Juan Diego Florez, Natalie Dessay, and Marian Seldes shine in the Metropolitan's joyously right production of Donizetti's comic opera. logo
Natalie Dessay and Juan Diego Florez
in La Fille du Regiment
(© Ken Howard)
If confirmation is needed that the Metropolitan Opera clientele's longing for a new Luciano Pavarotti is absolutely and officially over, it was supplied by Juan Diego Florez at the Monday night opening of La Fille du Regiment The shiny-as-a-military-button tenor sang Tonio's high-C-stuffed first-act aria "Pour mon ame" to the kind of standing ovation and call for encore to which he's apparently grown accustomed since first starring in London in Laurent Pelly's beautifully and amusingly directed treatment of Donizetti's comic opera.

While tor the extended "Pour mon ame" moment, Florez overshadowed current Met darling Natalie Dessay, there was never much doubt that this production is a socko two-star vehicle, just as it was in 1972 for Pavarotti and Joan Sutherland. Proof of Dessay's ability to retake the stage as she'd already been commanding it came directly following Florez's audience seduction, when she sang the doleful "Il faut partir" with the sort of deftly-placed pianissimos that produces a palpable hush throughout an auditorium.

Dessay, playing Marie, the supposed orphan whose "Papas" are all the members of a French Army outfit, hardly remains in a somber mood for much of the stage time. Adapting a heavy-footed, silent-screen-comic walk, Dessay gets her laughs throughout -- even when some of the comedy concerning her being torn from her beloved Tonio is just this side of forced. While purists may quibble over tones less silvery than some of her acclaimed predecessors in the role, she gives consistently worthy vocal accounts of herself -- often delivering her highest coloratura notes while being carried around horizontally.

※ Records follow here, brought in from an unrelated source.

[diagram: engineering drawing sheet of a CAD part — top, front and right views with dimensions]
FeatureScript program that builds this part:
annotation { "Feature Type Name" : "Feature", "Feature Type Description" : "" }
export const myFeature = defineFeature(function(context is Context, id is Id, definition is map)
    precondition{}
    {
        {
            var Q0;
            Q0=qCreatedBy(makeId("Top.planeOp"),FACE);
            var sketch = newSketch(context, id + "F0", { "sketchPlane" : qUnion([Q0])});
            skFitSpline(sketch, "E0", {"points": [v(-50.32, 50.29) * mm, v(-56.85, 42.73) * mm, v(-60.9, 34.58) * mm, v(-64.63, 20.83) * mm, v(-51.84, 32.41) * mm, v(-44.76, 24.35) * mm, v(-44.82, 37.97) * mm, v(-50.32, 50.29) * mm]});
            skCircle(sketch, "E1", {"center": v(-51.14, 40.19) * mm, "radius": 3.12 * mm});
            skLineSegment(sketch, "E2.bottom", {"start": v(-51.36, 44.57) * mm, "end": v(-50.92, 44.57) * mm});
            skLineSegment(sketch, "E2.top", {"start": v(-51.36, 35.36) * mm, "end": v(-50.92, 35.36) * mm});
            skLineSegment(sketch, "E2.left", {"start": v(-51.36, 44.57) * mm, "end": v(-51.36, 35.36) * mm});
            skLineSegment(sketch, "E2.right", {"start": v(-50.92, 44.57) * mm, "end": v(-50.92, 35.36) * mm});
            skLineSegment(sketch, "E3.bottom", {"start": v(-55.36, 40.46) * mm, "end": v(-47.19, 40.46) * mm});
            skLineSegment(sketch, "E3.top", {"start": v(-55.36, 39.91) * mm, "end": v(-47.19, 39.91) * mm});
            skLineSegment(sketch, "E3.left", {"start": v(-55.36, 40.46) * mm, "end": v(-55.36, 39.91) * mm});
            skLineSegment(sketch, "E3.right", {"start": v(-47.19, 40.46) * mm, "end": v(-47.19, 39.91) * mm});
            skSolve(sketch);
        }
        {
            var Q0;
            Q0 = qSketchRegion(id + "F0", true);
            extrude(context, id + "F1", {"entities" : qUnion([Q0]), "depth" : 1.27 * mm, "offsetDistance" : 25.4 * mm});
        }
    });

When not reclining on the raised arms of all those Papas, Dessay may be found flopping to the ground, as she does in the second-act scene where the Marquise of Berkenfield (Felicity Palmer), has taken her to be educated and married off to the rich but never-seen Scipion, nephew to the Duchess of Krakenthorp (Marian Seldes in her non-singing, cane-wielding, yuk-inducing Met debut). This is the scene where soon-to-be-wed Marie is given a not completely obedient singing lesson by the Marquise, and Dessay's vocal hijinks when she keeps interpolating favored regimental ditties is yet another of her energetic comedy sequences.

As Marie and Tonio look as if they'll be parted forever but ultimate and predictably are spared that fate, Donizetti provides them and everyone -- including helpful Sergeant Sulpice (Alessandro Corbelli) -- with lilting melodies from which conductor Marco Armiliato entices every possible ounce of lilt. Dessay's "Chacun le sait" and "Salut a La France" are hearty, and the second-act Marie-Tonio-Sulpice reunion trio is not only ear-cotton-candy but, as staged by Pelly for maximum amusement, eye-cotton-candy as well.

Credit is due choreographer Laura Scozzi, who starts act two with four bored maids at work dusting and later leads a gaggle of aging wedding guests through a hilariously inebriated entrance. Rarely have so many dowagers and consorts doddered to pay-off comic effect. But everyone in the cast pays off, including Palmer and Corbelli, not to mention the male chorus as those doting surrogate dads. Chorus master Donald Palumbo has much to be proud of as he adds this achievement to the recent Satyagraha performances.

On the downside, Chantal Thomas' set leaves something to be desired. Although the mountains rising behind the regimental camp are out-sized maps turned on their sides and that's a clever notion, the first-act camp site itself is somewhat dull. Things are even odder in the second act, when the Marquise's drawing-room is revealed at a precarious angle, and characters insist on stepping down from it as if through a missing fourth wall.

Never mind. Whatever isn't going gloriously right with a presentation like this one fades in the context of so much that's so truly, joyously right.